* Task item: Filter these entries, keeping only lines that hold the word "hiện".

* Entries shown:
- - - - -

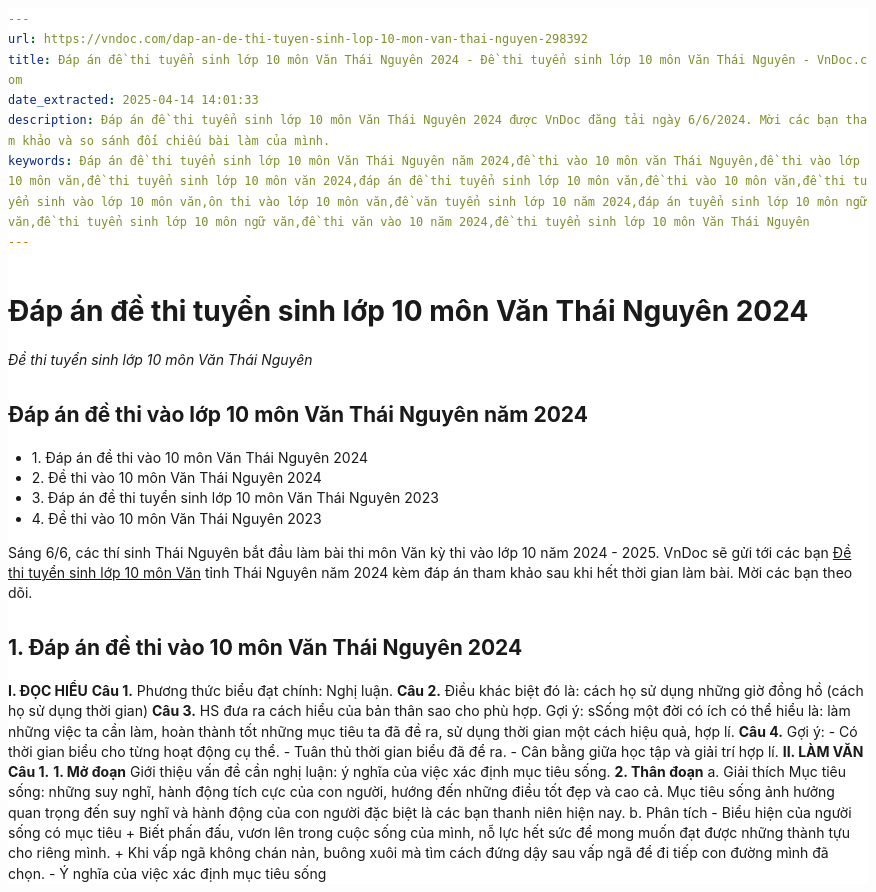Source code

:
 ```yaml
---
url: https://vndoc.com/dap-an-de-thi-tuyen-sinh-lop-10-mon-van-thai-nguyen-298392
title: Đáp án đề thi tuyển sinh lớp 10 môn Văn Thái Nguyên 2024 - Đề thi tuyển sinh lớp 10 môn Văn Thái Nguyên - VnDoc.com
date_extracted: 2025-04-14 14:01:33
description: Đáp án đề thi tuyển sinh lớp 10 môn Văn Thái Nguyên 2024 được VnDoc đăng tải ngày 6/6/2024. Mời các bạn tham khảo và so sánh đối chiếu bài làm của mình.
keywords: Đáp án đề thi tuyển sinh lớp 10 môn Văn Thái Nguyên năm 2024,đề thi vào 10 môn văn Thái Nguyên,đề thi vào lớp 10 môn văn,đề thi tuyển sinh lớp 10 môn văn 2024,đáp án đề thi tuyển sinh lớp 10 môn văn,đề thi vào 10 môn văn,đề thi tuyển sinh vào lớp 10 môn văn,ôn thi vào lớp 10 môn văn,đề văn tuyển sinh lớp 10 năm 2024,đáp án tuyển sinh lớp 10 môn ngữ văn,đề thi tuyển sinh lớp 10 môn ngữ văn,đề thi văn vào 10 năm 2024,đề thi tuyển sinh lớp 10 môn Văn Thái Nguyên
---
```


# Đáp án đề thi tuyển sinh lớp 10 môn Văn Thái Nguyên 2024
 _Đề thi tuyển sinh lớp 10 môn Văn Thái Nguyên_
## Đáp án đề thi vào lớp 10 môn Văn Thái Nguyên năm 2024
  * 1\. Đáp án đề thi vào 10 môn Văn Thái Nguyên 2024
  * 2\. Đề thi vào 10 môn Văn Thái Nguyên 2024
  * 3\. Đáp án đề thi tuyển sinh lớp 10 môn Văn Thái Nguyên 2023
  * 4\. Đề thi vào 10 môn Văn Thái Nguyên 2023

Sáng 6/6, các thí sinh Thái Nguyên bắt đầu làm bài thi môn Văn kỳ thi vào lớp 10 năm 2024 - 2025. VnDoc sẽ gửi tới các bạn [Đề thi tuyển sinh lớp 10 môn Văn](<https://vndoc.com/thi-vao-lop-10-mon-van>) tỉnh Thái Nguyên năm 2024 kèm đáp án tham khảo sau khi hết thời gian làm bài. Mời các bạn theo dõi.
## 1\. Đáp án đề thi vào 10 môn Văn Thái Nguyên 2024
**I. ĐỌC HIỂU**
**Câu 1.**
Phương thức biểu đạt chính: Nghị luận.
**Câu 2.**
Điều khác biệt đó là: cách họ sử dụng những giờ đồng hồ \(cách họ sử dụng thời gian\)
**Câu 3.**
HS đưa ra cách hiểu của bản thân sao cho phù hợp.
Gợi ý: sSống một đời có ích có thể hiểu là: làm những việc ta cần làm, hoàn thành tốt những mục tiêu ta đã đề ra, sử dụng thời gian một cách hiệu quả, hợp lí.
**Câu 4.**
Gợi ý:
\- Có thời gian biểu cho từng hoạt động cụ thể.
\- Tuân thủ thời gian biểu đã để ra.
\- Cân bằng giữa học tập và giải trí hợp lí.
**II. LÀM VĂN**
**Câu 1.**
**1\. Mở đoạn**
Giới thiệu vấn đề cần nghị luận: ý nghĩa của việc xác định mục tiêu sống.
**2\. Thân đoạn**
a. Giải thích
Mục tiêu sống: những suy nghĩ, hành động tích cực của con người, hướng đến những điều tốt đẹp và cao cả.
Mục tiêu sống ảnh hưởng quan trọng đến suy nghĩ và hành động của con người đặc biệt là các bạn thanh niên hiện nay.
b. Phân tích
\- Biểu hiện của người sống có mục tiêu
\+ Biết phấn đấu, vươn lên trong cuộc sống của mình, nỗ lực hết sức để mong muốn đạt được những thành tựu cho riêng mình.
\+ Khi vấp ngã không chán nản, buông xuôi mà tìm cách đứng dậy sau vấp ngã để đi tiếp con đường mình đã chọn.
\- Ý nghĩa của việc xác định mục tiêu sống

- - - - -

* Answer area:
Mục tiêu sống ảnh hưởng quan trọng đến suy nghĩ và hành động của con người đặc biệt là các bạn thanh niên hiện nay.
\- Biểu hiện của người sống có mục tiêu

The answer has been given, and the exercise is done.